■ 課題:
**a)** 本文抜粋によると、平成二十年度の普通交付税の決定額はいくらか。
**b)** 本文抜粋に出てくる「〜交付税」という名称をすべて挙げよ。
**c)** 次の(i)〜(iii)が本文抜粋の内容と合うかどうかを、それぞれ「はい」か「いいえ」で答え、判断の根拠となる本文の語句をそのまま引用せよ。
(i) 市税収入は当初予算額を上回ると見込まれている。
(ii) 国は「歳出の抑制」を基本とする概算要求基準を維持することになっている。
(iii) 本市の行財政改革は平成十五年度から続いている。

■ 本文抜粋:
====

市政概要報告要旨(平成20年12月8日)

平成二十年十二月定例市議会にあたり、市政の概要について申し上げます。


平成二十年度の財政見通しについて

歳入におきましては、市税収入が、法人市民税と固定資産税の落ち込みにより、当初予算額を一億円程度下回るものと見込んでおります。
一方、地方交付税については、普通交付税が当初予算額を約二億一千万円上回る二十八億円余りの決定額といなり、また、年度末に額が決定する特別交付税は、ここ数年の傾向で前年度決定額からある程度の減額が予想されますが、当初予算額を下回るまでの落ち込みではなく、総額では、市税収入の減額を補うに十分な増額となると見込んでおり、一般財源ベースで考えますと、当初予算額を上回る額が確保できるものと考えております。
歳出におきましては、これらの収入状況を背景に、予定しております諸事業は順調に実施できるものと考えております。


平成二十一年度予算編成方針について

国においては、平成二十一年度予算編成の基本方針で、一部にはこれまでの財政再建路線を転換する考え方が示されましたが、「歳出の抑制」を基本とする概算要求基準は維持することとなっており、このことは地方財政全般に関しても同様であります。
本市の財政状況を見ますと、平成十五年度以来の行財政改革によって、一時期の危機的な状況からは脱したものの、根本的には多くの自治体と同様に、低調な歳入と社会保障関係経費など増加し続ける歳出のはざまで、恒常的な収支のアンバランスに苦慮しております。

====

■ データの内容:

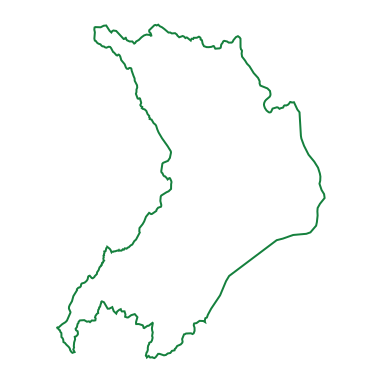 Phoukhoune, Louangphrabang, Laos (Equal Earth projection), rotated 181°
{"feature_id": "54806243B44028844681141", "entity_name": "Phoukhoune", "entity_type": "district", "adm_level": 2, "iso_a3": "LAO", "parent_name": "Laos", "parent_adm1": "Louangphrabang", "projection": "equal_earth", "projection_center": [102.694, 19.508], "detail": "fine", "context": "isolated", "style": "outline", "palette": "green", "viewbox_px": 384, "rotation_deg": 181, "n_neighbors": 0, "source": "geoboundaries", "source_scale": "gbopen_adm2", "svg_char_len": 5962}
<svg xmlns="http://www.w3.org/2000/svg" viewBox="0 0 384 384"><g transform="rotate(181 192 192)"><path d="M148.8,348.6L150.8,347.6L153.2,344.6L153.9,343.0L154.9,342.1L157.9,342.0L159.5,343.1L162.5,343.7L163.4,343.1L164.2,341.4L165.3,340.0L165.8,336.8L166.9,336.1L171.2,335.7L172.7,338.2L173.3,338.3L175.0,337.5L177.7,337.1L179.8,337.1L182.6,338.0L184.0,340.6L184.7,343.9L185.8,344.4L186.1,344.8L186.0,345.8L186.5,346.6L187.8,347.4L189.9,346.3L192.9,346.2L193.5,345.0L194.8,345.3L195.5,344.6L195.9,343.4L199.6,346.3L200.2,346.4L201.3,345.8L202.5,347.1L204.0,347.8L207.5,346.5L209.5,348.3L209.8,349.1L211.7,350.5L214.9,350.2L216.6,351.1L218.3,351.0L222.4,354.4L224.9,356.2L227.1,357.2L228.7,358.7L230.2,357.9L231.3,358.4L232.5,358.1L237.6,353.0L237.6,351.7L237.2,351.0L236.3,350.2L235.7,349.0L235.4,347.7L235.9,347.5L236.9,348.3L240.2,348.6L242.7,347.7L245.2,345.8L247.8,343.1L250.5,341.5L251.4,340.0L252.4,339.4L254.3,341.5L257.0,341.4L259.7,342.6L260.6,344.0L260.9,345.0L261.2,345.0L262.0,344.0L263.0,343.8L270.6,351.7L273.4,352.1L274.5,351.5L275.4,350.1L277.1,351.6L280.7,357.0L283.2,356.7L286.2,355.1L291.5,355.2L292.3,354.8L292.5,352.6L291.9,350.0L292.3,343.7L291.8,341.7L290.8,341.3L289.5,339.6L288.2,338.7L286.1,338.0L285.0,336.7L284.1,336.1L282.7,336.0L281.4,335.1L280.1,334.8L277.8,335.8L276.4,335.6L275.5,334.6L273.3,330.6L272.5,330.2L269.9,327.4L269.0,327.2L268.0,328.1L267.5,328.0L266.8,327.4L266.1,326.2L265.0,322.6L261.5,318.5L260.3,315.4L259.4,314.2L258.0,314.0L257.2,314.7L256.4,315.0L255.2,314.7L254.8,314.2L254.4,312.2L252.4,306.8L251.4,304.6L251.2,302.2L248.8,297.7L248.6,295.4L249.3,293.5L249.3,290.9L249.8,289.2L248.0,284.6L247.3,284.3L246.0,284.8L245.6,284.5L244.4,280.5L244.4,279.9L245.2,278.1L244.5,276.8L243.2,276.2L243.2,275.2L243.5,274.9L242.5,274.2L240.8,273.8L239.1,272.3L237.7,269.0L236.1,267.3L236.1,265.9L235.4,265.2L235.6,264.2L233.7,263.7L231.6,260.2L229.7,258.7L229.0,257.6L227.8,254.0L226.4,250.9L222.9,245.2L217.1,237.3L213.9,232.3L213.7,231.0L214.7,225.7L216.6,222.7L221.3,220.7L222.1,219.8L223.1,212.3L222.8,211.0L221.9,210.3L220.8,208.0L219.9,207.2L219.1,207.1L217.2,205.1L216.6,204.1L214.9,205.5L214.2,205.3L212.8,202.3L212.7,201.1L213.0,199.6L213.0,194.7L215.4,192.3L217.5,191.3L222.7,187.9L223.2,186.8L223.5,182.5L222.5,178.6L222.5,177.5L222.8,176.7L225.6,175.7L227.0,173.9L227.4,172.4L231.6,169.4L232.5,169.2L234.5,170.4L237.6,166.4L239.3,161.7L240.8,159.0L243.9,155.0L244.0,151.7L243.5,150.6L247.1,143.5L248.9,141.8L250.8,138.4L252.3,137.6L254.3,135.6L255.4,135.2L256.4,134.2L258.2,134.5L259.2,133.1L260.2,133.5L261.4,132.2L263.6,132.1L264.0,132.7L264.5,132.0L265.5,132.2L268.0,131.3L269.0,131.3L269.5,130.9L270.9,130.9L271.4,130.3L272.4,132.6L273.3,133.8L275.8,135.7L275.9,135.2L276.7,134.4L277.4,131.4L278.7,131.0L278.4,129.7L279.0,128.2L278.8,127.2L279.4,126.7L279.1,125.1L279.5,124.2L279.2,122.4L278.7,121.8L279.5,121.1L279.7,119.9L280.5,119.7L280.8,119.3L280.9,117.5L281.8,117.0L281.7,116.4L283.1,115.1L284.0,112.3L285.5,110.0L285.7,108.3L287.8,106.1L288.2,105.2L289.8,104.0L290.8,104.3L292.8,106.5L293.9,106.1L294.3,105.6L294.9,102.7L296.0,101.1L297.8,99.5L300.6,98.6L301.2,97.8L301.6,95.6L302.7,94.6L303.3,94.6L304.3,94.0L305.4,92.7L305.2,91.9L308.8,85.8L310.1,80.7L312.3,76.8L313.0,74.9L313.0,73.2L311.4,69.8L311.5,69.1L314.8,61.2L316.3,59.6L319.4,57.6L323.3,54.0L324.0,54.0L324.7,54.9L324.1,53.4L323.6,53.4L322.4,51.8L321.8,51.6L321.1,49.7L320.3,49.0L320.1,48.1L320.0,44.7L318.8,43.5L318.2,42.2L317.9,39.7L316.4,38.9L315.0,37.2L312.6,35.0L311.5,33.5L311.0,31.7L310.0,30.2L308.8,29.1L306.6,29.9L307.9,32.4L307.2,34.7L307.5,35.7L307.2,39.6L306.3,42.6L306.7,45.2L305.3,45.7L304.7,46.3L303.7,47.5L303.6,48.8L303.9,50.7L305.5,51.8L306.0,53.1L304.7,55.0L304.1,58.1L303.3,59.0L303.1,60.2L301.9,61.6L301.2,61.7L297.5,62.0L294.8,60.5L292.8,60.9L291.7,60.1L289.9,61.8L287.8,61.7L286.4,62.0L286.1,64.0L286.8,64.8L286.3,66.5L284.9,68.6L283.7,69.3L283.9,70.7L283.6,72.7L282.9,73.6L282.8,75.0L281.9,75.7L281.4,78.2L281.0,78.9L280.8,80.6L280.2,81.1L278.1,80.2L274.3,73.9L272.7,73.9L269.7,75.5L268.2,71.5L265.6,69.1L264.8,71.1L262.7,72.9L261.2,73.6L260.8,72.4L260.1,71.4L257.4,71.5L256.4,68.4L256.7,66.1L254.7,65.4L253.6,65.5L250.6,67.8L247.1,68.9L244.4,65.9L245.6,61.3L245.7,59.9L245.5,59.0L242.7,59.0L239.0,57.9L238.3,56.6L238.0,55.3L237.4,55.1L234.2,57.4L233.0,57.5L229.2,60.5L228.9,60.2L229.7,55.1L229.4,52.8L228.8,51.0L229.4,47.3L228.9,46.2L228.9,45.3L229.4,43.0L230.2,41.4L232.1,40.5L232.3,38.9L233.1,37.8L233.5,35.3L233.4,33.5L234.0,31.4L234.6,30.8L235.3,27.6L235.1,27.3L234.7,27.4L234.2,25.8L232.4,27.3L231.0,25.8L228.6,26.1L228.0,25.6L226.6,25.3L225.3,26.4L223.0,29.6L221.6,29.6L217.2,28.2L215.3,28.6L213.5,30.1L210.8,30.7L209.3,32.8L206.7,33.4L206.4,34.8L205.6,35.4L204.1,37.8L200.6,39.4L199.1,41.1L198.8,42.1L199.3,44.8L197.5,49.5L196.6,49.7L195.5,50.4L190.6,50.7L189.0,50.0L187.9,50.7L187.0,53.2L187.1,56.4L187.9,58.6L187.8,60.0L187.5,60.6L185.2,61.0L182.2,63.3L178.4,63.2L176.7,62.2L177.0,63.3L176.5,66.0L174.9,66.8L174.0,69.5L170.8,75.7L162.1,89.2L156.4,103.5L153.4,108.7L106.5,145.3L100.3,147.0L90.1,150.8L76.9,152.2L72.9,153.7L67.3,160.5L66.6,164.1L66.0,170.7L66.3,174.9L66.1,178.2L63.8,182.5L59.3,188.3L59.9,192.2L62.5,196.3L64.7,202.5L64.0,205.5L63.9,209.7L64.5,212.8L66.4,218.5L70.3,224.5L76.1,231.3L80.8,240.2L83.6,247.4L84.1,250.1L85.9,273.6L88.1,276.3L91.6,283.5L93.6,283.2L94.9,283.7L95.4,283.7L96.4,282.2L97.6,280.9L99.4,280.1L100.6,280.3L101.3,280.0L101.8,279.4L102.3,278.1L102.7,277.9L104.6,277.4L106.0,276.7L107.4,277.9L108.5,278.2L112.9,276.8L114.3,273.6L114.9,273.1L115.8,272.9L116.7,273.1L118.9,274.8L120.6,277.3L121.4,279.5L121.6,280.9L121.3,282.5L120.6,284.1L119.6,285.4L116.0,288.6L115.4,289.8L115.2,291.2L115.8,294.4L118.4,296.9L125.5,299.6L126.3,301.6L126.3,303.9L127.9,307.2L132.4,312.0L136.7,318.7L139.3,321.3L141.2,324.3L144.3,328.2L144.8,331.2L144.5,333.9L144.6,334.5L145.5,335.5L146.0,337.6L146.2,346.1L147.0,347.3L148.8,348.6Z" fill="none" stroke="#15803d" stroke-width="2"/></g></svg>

====

■ 課題別の解答:
**a)** 二十八億円余り(当初予算額を約二億一千万円上回る額)。

**b)** 地方交付税、普通交付税、特別交付税

**c)**
(i) いいえ。「当初予算額を一億円程度下回るものと見込んでおります」
(ii) はい。「「歳出の抑制」を基本とする概算要求基準は維持することとなっており」
(iii) はい。「平成十五年度以来の行財政改革によって」